The gut microbiome generates diverse metabolites that can enter the bloodstream and alter host biology, including brain function. Hundreds of physiologically relevant, gut-brain signaling molecules likely exist; however, there has been no systematic, high-throughput effort to identify and validate them. Here, we integrate computational, in vitro, and in vivo approaches to pinpoint microbiome-derived metabolites whose blood levels change during aging, and that induce corresponding changes in the mouse brain. First, we mine large-scale metabolomics datasets from human cohorts (each n [≥] 1200) to identify 30 microbiome-associated metabolites whose blood levels change with age. We then screen this panel in an in vitro transcriptomic assay to identify metabolites that perturb genes linked to age-related neurodegeneration.

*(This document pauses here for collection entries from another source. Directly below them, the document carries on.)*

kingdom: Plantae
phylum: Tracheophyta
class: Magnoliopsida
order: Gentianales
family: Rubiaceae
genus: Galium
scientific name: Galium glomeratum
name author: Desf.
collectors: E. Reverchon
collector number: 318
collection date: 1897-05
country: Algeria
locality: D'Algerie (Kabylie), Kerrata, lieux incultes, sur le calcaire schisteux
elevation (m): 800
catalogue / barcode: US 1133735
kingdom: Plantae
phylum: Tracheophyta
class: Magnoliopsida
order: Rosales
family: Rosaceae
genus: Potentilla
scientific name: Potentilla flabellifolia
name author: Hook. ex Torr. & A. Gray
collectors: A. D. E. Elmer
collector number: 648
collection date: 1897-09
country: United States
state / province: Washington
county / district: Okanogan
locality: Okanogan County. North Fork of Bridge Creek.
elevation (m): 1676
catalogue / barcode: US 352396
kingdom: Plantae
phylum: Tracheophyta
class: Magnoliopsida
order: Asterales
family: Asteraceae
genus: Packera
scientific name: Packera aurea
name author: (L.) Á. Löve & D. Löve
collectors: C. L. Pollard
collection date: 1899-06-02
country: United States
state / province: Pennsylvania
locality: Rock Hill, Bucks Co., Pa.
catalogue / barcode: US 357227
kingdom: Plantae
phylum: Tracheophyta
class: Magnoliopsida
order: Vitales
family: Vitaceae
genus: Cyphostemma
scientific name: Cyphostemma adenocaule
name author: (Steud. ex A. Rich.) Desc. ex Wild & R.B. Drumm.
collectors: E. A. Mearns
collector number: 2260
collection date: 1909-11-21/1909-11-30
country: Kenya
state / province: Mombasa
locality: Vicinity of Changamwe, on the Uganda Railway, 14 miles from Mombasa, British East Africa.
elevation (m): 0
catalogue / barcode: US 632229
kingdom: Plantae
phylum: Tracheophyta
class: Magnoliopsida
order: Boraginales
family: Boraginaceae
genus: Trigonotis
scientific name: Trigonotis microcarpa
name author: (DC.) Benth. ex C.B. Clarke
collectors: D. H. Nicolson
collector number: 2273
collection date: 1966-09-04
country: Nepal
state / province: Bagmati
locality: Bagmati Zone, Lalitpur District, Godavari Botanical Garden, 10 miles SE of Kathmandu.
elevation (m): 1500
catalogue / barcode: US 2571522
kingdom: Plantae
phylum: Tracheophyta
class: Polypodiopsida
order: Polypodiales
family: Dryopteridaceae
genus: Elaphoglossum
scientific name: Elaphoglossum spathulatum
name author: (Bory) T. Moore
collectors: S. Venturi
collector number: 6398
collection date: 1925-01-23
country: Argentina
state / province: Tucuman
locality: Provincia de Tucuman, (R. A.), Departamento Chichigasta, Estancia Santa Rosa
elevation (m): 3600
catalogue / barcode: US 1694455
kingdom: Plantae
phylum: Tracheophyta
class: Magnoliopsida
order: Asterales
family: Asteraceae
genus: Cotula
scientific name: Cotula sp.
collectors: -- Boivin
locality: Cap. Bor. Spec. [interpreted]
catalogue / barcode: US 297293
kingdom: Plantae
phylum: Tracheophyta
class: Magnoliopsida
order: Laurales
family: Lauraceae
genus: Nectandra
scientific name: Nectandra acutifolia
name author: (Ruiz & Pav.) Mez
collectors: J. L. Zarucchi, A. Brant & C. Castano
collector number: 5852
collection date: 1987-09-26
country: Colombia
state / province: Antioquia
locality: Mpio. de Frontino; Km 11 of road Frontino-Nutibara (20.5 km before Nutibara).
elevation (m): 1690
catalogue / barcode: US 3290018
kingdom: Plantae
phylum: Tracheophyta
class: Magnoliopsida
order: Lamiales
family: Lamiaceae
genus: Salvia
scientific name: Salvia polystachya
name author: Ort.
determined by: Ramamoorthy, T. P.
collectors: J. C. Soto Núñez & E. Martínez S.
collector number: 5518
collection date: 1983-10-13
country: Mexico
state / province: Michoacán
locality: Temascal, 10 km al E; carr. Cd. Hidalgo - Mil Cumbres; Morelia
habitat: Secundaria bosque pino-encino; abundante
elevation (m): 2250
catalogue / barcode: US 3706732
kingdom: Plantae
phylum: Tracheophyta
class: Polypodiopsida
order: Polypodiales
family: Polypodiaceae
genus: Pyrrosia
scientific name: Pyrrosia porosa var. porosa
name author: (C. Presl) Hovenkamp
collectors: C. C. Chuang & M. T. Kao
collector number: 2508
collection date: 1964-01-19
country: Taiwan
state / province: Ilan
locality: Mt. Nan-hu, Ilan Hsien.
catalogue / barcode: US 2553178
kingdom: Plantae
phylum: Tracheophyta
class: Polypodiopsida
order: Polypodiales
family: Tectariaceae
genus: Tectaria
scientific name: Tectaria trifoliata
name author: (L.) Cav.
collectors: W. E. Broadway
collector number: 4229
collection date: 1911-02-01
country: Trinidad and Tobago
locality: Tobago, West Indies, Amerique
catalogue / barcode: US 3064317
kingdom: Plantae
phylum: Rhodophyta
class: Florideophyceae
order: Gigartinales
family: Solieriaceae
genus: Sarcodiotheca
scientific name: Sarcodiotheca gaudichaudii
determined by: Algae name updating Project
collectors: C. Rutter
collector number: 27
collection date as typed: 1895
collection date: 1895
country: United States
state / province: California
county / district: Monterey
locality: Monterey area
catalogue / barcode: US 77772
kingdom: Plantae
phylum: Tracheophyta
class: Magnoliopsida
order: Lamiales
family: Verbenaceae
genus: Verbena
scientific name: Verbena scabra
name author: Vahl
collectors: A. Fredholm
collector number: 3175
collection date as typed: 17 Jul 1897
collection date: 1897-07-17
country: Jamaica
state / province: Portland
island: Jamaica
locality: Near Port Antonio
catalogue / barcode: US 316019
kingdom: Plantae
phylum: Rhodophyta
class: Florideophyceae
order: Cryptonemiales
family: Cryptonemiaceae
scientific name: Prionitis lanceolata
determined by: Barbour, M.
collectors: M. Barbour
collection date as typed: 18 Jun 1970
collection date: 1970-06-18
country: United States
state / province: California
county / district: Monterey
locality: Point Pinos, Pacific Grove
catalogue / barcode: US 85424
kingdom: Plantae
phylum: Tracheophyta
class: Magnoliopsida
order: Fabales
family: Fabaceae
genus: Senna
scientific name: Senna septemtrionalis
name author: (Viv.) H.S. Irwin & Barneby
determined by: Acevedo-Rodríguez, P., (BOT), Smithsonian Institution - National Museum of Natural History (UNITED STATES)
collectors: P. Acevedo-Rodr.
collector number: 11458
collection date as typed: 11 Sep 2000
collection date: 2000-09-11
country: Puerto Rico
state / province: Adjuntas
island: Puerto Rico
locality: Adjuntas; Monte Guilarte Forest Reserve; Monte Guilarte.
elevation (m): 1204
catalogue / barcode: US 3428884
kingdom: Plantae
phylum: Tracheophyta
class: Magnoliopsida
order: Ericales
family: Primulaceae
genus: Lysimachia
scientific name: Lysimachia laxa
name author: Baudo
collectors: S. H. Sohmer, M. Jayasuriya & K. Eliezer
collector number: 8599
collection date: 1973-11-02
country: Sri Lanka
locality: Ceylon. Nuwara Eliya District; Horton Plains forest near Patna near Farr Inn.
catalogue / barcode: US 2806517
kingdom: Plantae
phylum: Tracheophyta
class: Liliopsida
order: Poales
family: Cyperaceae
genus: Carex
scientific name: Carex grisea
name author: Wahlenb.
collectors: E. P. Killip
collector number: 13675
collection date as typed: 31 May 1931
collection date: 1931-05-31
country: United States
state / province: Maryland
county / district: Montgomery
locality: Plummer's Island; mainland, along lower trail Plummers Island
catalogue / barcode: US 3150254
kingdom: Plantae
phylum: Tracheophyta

We then test four metabolites in an acute-exposure mouse model, and use multi-omic approaches to evaluate their impact on cellular functions in the brain. We confirm the known neurodegeneration-promoting effects of trimethylamine N-oxide (TMAO), including mitochondrial dysfunction, and further discover its disruptive impact on the pathways of glycolysis, GABAergic signaling, and RNA splicing. Additionally, we identify glycodeoxycholic acid (GDCA), a microbiome-derived secondary bile acid, as a potent regulator of chromatin accessibility and suppressor of genes that protect the brain from age-related, neurodegeneration-promoting insults. GDCA also acutely reduces mobility. Taken together, this work identifies microbiome-derived signals relevant to age-related neurodegeneration, and defines a scalable framework for linking microbiome metabolites to host pathologies.